Updated patch. Make this conditional on CONFIG_IA32_EMULATION. That should just
make this just happen on our x86_64 kernels.
Comment 21 Jeff Layton 2006-11-02 09:48:01 EST
Created attachment 140136 [details]
kernel patch 3

Might as well do this for ia64->ia32 compatability mode as well.
Comment 23 Jeff Layton 2006-11-09 10:43:28 EST
Created attachment 140783 [details]
patch 4

This changes the #ifdef to be dependent on CONFIG_COMPAT (to catch the same
problem on other arches with a compatability mode). Also, change the static
counter in iunique in a similar fashion.
Comment 24 Jeff Layton 2006-11-09 10:58:30 EST
Created attachment 140787 [details]
patch 5

Slight revision. Don't set the static counter to 0 in iunique. It's not needed.

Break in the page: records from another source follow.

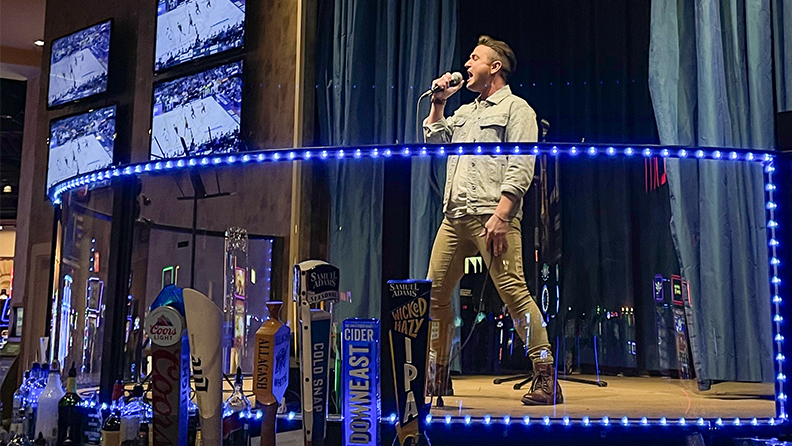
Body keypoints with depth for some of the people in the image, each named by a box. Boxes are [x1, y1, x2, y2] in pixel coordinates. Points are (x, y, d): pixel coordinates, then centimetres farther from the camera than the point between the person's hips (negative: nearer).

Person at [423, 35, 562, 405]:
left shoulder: (516, 108, 4)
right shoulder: (465, 111, 28)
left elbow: (521, 169, -7)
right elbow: (434, 140, 32)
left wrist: (500, 215, -18)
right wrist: (438, 103, 23)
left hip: (491, 215, -7)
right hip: (454, 216, 8)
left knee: (513, 290, -14)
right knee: (435, 292, 5)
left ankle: (546, 378, -9)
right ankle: (438, 376, 17)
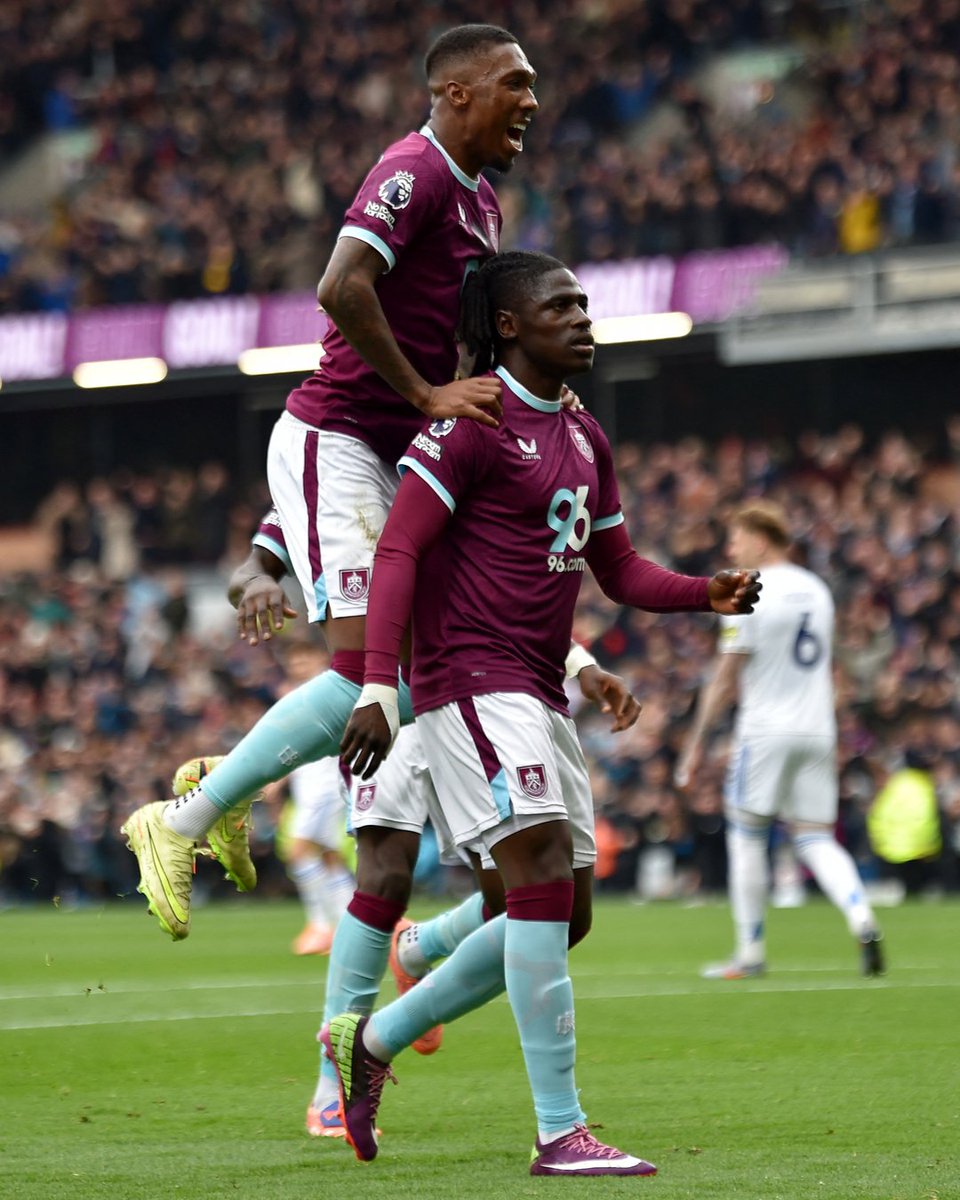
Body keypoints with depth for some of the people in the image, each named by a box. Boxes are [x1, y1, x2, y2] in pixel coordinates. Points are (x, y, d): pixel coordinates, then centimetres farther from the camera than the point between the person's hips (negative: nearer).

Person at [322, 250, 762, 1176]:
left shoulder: (583, 438, 17)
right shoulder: (473, 421, -9)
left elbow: (620, 572, 22)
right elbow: (399, 550, -15)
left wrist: (711, 594, 3)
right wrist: (377, 687, -25)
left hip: (538, 695, 9)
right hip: (472, 677, -9)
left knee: (563, 915, 10)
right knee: (543, 877, -19)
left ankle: (372, 1040, 23)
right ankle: (560, 1133, -17)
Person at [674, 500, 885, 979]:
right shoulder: (816, 590, 12)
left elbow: (726, 678, -10)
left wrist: (696, 743, -6)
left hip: (766, 729, -6)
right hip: (818, 728, 6)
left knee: (746, 836, 5)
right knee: (816, 838, 6)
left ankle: (750, 952, 8)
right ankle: (862, 920, -18)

Comment 28 RHEL Product and Program Management 2006-12-15 09:47:25 EST
This request was evaluated by Red Hat Product Management for inclusion in a Red
Hat Enterprise Linux maintenance release.  Product Management has requested
further review of this request by Red Hat Engineering, for potential
inclusion in a Red Hat Enterprise Linux Update release for currently deployed
products.  This request is not yet committed for inclusion in an Update
release.
Comment 29 Jay Turner 2006-12-18 09:14:34 EST
QE ack for 3.9.
Comment 30 Ernie Petrides 2006-12-20 21:58:51 EST
A fix for this problem has just been committed to the RHEL3 U9
patch pool this evening (in kernel version 2.4.21-47.4.EL).

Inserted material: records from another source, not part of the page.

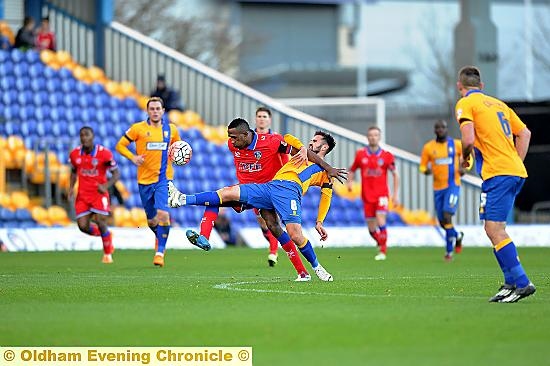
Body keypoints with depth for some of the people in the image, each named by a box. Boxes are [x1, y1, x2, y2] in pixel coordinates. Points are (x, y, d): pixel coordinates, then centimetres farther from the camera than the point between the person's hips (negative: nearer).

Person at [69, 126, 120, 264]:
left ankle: (108, 254, 12)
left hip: (99, 193, -4)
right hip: (82, 194, 4)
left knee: (100, 222, -13)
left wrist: (106, 186, -24)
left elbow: (116, 173, -7)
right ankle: (106, 236, 26)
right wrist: (71, 187, 1)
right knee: (83, 226, -6)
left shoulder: (104, 153, -13)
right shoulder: (75, 154, 0)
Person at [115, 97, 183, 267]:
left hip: (164, 179, 0)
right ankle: (159, 236, 42)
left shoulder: (171, 129, 6)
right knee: (151, 220, 9)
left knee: (163, 214, -20)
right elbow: (120, 145, 4)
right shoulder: (138, 128, -1)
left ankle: (160, 252, -10)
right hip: (145, 180, 0)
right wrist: (133, 157, -12)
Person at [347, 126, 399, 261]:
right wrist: (350, 181, -6)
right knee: (371, 228, 4)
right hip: (367, 195, 2)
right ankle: (382, 243, 32)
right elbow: (352, 170, 15)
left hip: (382, 194, -2)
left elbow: (395, 175, 4)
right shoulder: (360, 154, 2)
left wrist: (395, 195, -1)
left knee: (380, 221, -19)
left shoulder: (386, 156, -2)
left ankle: (383, 251, -10)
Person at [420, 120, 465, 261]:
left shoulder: (456, 144, -1)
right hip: (438, 187, 3)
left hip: (453, 185, -3)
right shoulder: (428, 147, 2)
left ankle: (449, 250, -12)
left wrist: (463, 168, -3)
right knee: (442, 221, 6)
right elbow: (422, 166, 8)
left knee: (447, 215, -20)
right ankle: (457, 236, 39)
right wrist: (426, 170, -16)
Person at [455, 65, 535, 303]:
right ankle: (511, 282, 8)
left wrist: (465, 158, 6)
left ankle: (521, 283, -19)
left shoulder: (466, 104, 0)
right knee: (495, 228, 14)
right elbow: (524, 133, 22)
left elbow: (469, 140, -14)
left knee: (494, 229, -11)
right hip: (517, 171, 8)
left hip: (498, 173, -8)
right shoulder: (498, 103, 22)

Comment 36 Red Hat Bugzilla 2007-06-11 13:57:30 EDT
An advisory has been issued which should help the problem
described in this bug report. This report is therefore being
closed with a resolution of ERRATA. For more information
on the solution and/or where to find the updated files,
please follow the link below. You may reopen this bug report
if the solution does not work for you.